The proposal includes a one statement approach that segregates activities without donor restrictions from activities with donor restrictions in a two-column format. Alternatively, a two statement approach would split off the "Statement of Operations" in a one column format to report operating activities separately from the "Statement of Changes in Net Assets," which reports the non-operating activities without donor restrictions and with donor restrictions in a two column format.
Under the current reporting framework, nonprofits are not required to present the details of expenses on a functional basis unless they are considered to be a "voluntary health and welfare" organization. Disclosure of expenses based upon natural expense categories on a functional basis is required by the proposal; however, functional expenses may be presented in a variety of formats: in the statement of activities, a separate statement or a schedule in the financial statement notes.
The FASB proposal no longer requires the disclosure of investment expenses except for internal salaries and benefits that have been netted against investment returns. Under current GAAP, investment expenses incurred are required to be disclosed; however, as a practical matter, embedded investment expenses such as fees charged directly to mutual funds are difficult if not impossible to ascertain.
Cash Flow Statement
Under current GAAP, there are two methods for reporting cash flows, direct and indirect. As a matter of practice, many nonprofits use the indirect method for reporting cash flows. The proposal eliminates the indirect method of reporting and requires the direct method.

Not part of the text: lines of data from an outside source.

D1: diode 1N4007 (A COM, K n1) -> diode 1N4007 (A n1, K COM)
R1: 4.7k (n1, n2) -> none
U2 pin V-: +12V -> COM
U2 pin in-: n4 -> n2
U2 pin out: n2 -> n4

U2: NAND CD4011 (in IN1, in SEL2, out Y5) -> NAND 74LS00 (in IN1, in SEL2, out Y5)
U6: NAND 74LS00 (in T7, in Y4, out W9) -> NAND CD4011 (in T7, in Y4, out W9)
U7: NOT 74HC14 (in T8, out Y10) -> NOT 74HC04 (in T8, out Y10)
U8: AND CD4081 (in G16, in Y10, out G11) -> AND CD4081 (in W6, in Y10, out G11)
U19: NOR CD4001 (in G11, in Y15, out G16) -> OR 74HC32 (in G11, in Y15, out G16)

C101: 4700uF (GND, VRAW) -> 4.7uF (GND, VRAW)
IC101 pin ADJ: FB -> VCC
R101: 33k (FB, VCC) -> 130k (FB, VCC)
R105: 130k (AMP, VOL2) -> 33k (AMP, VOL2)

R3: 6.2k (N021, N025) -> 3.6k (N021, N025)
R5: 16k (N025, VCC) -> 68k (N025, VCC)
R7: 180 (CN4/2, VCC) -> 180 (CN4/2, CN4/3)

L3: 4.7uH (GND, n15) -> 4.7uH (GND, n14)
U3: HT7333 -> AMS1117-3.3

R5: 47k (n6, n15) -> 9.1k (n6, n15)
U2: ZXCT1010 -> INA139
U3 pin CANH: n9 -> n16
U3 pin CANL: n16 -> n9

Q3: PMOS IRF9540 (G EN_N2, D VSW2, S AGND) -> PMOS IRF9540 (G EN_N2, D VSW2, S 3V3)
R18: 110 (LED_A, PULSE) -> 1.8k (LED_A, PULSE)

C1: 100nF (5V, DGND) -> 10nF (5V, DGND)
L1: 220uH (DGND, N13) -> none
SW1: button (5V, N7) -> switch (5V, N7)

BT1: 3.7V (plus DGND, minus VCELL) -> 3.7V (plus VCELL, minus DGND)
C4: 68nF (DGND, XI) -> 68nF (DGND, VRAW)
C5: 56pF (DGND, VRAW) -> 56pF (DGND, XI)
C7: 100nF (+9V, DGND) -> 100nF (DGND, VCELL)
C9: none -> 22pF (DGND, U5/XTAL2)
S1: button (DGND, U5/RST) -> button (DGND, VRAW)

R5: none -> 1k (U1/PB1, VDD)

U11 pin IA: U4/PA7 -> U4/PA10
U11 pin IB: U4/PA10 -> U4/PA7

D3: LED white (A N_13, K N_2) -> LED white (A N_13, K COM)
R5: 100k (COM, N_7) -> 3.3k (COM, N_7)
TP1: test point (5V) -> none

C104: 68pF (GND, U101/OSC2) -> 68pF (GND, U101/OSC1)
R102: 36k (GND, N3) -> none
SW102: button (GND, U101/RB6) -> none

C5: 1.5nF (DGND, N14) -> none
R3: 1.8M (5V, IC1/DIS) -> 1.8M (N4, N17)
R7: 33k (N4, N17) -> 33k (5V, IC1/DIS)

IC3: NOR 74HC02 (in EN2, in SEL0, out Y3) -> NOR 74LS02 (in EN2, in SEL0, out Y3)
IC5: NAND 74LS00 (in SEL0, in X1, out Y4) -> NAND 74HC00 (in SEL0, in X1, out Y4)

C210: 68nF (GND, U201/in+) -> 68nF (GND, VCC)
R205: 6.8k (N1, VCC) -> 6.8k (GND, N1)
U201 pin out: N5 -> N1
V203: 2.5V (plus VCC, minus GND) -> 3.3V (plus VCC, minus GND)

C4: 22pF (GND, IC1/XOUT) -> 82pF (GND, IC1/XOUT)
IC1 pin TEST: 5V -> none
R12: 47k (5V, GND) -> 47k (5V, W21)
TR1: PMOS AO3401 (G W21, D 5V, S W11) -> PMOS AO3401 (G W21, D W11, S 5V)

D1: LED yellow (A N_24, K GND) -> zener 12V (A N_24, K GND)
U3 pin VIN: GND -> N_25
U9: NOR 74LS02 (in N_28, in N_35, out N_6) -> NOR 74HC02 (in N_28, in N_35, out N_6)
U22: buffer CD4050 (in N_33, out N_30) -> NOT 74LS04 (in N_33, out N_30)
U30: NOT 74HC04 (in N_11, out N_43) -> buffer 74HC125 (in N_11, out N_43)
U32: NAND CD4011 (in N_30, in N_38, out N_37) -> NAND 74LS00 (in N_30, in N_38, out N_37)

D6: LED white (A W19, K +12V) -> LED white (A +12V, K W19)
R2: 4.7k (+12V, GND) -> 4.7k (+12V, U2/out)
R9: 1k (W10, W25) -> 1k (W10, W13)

The direct method requires income and expenses recorded on the accrual basis to be reported on the cash basis. Similar to the change to net asset classes, this change may require a higher commitment of resources to conform to the proposal. Under current GAAP, the direct method also requires a reconciliation of net income to cash flows from operations that is optional under the proposal.
In addition to the requirement to use the direct method, cash flows customarily reported as investing or financing are re-categorized as operating. For example, the purchase of property and equipment currently reported as an investing activity will be reported as an operating activity. Similarly, interest paid on long-term debt currently reported as an operating activity will be reported as an investing activity.
The ability or ease with which assets, particularly those with restrictions, can be converted into cash is unclear under the current reporting model. The proposal requires enhanced quantitative and qualitative disclosures with respect to restrictions and "self-imposed limits" (board-designated restrictions) that impact the liquidity of resources.
• Define the time horizon used by the organization to manage its liquidity
• Identify assets that are not available to meet liquidity needs due to external or internal limits
• Quantify total liabilities that are due within the defined time horizon
• Strategies for addressing risks that may affect liquidity, e.g., availability of line of credit
• Policy for establishing liquidity reserves
• Basis for determining the time horizon used as disclosed quantitatively
Similar to the change to net asset classes and the direct method of reporting cash flows, this change may require a higher commitment of resources to conform to the proposal.
The comment period for the proposal ends August 20, 2015, and the final standard could be issued in late 2016, with an effective date as early as 2017. Given the nature of these sweeping changes, the learning curve may be steep. Nonprofit management and boards are encouraged to get in front of these reporting changes and consult with their audit and accounting advisors to implement a strategy suitable for the size and complexity of the organization to assess the impact the proposal will have on policies, procedures, and staff.